Secondly there is the issue of how lessons are learnt and how those learnt lessons are integrated into the departments plan.
So why have I decided to write this up now? Partly because of the Liverpool Echo's report but also because of something that happened last week. The papers for the Overview and Scrutiny report came out. I was furious when I noticed that the report on Baby A was on 'green paper' which in Sefton's way of saying it is private and confidential.
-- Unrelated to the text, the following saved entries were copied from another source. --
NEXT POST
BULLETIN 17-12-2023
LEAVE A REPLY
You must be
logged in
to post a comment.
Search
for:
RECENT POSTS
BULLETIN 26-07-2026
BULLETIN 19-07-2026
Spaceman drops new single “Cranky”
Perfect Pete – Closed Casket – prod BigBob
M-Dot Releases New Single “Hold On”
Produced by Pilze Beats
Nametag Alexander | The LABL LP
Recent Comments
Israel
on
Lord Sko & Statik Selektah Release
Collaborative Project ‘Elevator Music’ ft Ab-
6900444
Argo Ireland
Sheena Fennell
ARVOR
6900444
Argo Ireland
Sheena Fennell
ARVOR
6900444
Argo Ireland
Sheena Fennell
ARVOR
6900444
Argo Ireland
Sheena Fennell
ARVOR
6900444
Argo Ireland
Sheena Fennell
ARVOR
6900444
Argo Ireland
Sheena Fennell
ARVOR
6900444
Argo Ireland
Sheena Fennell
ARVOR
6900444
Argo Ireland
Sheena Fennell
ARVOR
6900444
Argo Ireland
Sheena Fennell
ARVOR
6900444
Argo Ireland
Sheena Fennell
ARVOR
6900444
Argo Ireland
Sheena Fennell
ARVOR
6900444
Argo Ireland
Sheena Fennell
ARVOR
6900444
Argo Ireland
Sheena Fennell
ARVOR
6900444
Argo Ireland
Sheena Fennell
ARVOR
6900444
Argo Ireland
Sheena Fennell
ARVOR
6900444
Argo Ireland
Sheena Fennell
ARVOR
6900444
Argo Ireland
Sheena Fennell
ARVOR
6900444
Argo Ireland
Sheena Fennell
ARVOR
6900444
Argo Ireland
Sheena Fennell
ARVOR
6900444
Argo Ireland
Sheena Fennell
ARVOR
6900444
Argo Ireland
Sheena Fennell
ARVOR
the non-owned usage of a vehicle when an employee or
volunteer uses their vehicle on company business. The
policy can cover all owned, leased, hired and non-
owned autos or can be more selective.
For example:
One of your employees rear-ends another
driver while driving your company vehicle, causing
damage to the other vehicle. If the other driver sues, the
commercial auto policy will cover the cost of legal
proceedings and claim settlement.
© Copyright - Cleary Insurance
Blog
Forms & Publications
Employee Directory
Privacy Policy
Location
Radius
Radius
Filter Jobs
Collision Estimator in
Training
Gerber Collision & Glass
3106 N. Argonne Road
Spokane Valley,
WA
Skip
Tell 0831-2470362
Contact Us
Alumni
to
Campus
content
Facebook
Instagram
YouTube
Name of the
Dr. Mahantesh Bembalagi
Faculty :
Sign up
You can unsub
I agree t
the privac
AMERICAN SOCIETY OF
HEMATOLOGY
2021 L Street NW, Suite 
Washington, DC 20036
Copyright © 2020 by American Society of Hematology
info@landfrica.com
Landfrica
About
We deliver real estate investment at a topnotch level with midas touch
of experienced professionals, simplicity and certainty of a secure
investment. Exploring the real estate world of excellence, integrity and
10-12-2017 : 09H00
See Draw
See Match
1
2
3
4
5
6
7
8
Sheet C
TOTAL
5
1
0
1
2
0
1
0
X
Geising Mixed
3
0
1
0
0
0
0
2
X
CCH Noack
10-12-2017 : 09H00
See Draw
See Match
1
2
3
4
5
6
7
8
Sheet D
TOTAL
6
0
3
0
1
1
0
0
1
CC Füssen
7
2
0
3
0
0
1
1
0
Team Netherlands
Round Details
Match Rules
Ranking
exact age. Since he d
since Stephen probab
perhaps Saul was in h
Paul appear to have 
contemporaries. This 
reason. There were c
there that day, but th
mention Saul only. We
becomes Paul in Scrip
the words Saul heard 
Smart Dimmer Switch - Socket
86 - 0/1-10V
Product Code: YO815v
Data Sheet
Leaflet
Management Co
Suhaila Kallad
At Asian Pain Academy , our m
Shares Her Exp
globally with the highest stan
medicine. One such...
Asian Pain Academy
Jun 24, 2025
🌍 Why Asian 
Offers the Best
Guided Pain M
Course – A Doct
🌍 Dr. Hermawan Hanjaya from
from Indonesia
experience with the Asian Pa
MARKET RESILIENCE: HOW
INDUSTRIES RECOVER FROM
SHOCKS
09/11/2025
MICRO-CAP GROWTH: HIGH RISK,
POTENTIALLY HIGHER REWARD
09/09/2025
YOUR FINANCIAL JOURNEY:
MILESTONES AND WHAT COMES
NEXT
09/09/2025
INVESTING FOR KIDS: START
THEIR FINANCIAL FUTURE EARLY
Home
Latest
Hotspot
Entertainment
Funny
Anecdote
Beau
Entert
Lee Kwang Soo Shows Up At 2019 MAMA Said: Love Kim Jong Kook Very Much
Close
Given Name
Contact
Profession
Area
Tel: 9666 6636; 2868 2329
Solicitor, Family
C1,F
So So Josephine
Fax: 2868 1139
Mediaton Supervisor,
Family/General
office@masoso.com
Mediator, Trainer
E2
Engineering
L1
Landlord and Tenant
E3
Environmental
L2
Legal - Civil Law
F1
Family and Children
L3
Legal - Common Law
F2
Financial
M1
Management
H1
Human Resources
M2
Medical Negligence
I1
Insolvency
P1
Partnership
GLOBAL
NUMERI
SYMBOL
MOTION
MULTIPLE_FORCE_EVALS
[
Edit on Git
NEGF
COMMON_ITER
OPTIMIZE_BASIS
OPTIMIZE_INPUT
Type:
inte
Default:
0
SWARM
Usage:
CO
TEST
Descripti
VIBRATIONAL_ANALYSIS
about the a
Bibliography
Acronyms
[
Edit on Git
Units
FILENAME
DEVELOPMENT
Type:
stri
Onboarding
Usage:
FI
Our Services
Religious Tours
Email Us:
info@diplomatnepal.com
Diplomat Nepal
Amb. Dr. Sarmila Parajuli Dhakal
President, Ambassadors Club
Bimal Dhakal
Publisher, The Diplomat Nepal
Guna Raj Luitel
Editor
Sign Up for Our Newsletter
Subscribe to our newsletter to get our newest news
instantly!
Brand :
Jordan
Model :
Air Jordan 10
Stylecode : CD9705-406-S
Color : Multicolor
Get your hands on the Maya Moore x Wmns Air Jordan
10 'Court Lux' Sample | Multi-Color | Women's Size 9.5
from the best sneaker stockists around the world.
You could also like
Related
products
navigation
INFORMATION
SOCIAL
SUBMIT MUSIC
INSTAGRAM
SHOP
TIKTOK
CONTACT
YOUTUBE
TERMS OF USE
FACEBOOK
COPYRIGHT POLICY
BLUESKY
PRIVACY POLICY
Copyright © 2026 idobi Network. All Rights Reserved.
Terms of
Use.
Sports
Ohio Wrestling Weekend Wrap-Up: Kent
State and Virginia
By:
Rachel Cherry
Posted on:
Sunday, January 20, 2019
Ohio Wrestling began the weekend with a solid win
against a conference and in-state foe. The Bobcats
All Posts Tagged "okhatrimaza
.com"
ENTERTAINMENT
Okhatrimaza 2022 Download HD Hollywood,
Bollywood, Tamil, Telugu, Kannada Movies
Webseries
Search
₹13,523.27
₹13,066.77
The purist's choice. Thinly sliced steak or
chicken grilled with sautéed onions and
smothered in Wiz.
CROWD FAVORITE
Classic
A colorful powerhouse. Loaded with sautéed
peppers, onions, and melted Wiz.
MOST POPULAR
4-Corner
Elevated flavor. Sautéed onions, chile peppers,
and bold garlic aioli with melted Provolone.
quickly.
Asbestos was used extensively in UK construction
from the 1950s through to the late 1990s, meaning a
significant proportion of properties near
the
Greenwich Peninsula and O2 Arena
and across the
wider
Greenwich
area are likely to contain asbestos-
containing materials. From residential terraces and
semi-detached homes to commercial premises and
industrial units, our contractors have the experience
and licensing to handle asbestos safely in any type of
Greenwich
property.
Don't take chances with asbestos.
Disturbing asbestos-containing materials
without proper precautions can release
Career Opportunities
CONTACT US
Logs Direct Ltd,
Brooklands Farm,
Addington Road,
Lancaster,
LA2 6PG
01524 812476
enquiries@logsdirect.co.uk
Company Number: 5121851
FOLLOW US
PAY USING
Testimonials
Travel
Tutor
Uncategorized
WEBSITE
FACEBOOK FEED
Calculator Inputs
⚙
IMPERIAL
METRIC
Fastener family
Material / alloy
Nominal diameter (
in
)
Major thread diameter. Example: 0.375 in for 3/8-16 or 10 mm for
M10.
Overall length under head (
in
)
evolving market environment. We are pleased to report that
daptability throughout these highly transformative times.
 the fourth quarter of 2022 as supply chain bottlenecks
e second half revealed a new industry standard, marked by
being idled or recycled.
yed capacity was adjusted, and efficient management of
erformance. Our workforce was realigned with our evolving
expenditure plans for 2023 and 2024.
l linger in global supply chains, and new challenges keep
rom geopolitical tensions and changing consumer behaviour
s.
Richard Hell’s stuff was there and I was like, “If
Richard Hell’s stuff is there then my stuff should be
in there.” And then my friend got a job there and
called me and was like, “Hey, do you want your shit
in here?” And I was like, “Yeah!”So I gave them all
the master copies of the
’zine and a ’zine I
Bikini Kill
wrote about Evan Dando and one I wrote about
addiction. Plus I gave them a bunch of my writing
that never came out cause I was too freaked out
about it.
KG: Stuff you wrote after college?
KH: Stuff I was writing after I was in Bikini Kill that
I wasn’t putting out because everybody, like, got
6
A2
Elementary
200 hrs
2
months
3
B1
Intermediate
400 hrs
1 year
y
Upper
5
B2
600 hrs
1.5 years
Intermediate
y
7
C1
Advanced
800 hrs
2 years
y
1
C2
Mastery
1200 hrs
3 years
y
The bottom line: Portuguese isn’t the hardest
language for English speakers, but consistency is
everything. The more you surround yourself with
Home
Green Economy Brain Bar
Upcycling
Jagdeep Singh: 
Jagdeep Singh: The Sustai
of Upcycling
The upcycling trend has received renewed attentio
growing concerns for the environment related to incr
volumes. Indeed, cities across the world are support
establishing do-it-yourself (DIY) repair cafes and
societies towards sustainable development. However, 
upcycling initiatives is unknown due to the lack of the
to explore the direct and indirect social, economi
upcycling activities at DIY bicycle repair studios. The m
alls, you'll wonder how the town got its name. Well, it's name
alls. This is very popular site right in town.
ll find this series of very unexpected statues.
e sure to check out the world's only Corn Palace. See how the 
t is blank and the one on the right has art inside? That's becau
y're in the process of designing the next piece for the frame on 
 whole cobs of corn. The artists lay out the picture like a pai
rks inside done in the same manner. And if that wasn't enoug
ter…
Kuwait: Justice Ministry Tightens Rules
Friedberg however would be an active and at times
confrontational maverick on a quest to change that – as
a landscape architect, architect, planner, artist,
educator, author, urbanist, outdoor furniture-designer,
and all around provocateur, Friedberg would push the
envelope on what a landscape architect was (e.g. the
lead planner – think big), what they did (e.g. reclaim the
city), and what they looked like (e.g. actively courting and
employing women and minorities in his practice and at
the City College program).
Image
I spoke to the chair of the meeting. and to his credit things were put right. It is interesting that when Richard challenged the exclusion of the press and public from this item legal officers et al readily agreed it was not appropriate for the item to be on green paper, one commenting that perhaps they were' being too cautious'. Well given all that had gone before it does seem that it is not just the Children's Department that needs its culture challenging! Like Richard I do not attribute any malice to the sequence of unanswered letters and P&C documents or the lack of adequate briefing. But I do maintain that we cannot put thing right if we are not told what went wrong. We, the elected members, are responsible and you cannot discharge that responsibility without knowledge.
Lynne Featherstone has said all along that in Haringey it was the culture of secrecy and the wish to 'sweep thing under the carpet' that needs to change.